A white weasel standing on snow-covered ground.
A least weasel in its white winter coat. (Photo via Shutterstock)

Animals have many different strategies for surviving winter. Some migrate south to where food is more plentiful. Others head underground and hibernate throughout the season. Still others endure the winter, staying active throughout the season. These winter warriors rely on many adaptations to help them survive the season, and for a select few their winter survival strategies include a unique adaptation: turning white. 

Among those creatures that sport winter white are Arctic foxes, peary caribou, collared lemmings and several species of hares and weasels, including two local species: the least weasel and the long-tailed weasel. It's not just mammals that turn white in winter. A few birds do too, namely ptarmigans, which primarily live in the tundra across northern North America, Europe and Asia. 

The color change itself is signaled by changes in the amount of daylight as the seasons change, just like decreasing daylight signals the leaves on the trees to begin changing color and eventually fall. For the animals, decreasing daylight signals a decrease in the production of melanin, the pigment that gives fur its color, according to the Montana Natural History Center. Without melanin, the fur grows in white. 
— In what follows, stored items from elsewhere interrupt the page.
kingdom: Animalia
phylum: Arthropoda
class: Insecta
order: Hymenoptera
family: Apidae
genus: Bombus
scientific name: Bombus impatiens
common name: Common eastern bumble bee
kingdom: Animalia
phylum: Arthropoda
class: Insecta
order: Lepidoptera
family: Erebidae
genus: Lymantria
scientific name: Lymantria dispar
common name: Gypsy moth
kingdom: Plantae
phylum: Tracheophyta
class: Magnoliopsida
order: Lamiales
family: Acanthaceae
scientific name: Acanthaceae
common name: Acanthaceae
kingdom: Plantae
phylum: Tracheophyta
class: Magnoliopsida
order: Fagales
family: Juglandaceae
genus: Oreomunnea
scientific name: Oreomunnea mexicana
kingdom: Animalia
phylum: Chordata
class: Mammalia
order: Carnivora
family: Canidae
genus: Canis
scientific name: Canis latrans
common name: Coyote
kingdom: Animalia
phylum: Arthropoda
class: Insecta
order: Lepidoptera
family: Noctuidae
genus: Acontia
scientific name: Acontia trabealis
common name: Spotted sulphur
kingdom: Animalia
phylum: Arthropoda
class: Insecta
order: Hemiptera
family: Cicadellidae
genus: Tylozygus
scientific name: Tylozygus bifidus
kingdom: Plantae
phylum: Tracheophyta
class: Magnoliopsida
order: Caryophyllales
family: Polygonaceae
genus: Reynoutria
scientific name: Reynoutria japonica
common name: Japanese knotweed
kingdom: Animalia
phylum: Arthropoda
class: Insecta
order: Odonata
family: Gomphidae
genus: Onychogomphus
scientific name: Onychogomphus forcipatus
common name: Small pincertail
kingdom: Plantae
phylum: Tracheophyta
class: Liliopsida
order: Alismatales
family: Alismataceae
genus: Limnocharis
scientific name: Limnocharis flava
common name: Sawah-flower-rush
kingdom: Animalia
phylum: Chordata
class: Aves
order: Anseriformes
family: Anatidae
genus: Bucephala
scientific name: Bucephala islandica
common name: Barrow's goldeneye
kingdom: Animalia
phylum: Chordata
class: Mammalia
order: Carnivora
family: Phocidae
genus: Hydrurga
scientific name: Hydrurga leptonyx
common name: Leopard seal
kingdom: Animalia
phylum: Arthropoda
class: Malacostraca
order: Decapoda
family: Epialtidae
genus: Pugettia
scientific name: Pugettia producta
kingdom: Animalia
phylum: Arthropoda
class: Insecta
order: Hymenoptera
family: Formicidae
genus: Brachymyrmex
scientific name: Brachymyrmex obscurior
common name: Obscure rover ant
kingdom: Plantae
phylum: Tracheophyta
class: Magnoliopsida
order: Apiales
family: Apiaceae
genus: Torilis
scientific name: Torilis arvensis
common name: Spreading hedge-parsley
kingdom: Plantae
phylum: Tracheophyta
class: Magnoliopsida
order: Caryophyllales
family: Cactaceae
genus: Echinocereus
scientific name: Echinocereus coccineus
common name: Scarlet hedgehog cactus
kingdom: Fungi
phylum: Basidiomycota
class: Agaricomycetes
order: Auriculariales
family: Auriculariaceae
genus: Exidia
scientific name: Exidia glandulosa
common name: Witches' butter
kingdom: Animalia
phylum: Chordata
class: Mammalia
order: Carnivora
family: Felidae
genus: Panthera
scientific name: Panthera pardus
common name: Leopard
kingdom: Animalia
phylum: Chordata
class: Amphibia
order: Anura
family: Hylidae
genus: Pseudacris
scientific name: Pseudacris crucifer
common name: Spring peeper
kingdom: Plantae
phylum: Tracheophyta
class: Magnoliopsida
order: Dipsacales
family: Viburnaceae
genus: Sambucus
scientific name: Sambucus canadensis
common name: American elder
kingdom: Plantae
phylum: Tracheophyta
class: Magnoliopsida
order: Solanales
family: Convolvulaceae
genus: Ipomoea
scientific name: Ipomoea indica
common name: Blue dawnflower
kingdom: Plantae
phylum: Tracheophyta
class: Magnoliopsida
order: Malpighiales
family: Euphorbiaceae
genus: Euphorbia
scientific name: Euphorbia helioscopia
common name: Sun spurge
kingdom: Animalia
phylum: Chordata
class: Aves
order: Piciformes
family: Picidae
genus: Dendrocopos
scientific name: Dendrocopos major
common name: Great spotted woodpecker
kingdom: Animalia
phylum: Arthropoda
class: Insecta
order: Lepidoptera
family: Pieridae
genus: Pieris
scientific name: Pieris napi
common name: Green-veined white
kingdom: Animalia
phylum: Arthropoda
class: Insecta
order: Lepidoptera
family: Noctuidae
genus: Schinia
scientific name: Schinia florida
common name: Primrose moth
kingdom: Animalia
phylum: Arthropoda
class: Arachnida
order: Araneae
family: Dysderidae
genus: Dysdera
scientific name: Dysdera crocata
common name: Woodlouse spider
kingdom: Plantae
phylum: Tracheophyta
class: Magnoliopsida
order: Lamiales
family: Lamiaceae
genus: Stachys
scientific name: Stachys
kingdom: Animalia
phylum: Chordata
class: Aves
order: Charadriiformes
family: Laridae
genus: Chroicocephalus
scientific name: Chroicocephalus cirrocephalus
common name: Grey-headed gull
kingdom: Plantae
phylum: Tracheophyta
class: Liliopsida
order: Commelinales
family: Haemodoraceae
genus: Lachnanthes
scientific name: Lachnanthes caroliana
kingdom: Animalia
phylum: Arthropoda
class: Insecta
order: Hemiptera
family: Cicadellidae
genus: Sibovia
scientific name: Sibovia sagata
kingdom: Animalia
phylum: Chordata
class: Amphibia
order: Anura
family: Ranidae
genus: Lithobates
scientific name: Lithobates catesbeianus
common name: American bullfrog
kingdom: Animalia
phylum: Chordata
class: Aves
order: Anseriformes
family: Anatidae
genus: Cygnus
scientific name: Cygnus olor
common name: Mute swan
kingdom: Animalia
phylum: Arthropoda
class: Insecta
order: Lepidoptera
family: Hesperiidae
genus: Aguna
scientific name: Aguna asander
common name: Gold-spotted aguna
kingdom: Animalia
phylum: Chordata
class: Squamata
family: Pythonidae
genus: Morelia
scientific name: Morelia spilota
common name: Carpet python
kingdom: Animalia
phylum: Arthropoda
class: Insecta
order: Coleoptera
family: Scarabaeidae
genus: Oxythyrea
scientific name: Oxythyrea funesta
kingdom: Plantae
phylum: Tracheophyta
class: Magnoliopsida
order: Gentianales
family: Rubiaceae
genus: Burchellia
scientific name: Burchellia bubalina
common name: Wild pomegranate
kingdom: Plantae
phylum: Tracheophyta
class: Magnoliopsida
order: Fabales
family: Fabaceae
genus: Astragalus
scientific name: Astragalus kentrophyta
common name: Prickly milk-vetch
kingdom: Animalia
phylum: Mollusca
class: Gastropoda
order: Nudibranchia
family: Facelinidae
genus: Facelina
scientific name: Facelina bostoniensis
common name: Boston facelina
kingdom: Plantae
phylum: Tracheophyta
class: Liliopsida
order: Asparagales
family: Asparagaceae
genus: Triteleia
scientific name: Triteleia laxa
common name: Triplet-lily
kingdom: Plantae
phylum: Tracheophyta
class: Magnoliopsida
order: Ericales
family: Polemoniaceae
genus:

The primary reason these animals switch over to white fur in winter is because it allows them to blend in to their environment. This aids them both in hunting and in avoiding being detected by predators. But camouflage isn't the only way white winter coats help color-changing animals. It's also thought that white fur helps them stay warmer in winter. Scientists believe that white fur helps insulate animals because the lack of pigment in the shafts of fur creates spaces that can be filled with body heat. The body heat then provides additional insulation from the cold, National Geographic reports. 

The change over to white fur happens gradually instead of all at once. It takes a few months for animals to change from their summer coats to their winter white coats, according to the Alaska Department of Fish and Game. The same is true when they trade their winter white for brown or red fur they sport in the warmer months. During these periods of transition, their fur can appear patchy or blotchy with the two colors mixed.

So what happens to these animals when there is no snow on the ground? They stick out, just like they would on a snowy landscape if they didn't change color. The animals don't know they don't blend in with their surroundings, so they don't change their behavior to better blend in or otherwise avoid detection, National Geographic reports. 

As the climate has begun to change, scientists have started to notice some changes among these animals that turn white in winter. For example, some have shown signs of adapting their range as the climate changes and snow becomes less common. One such example is the snowshoe hare. They used to live as far south as North Carolina, but the southern edge of their range has moved north to West Virginia because of changes in snow patterns, National Geographic reports.

Similarly, the weasels that live in Illinois do not always completely undergo this transformation to white fur in winter. In the northern part of the state, weasels will grow a white winter coat, but in southern Illinois, where snow is much less common, some weasels do not change color at all and other may develop a patchy white coat, according to Wildlife Illinois

Interestingly, the color change is thought to be genetic. If you take a weasel from the northern part of their range, where they turn white in winter, into the south, they will continue to turn white each winter. And weasels from the southern part of their range will not turn white in winter even if they are relocated north to a snowy area, according to the Alaska Department of Fish and Game.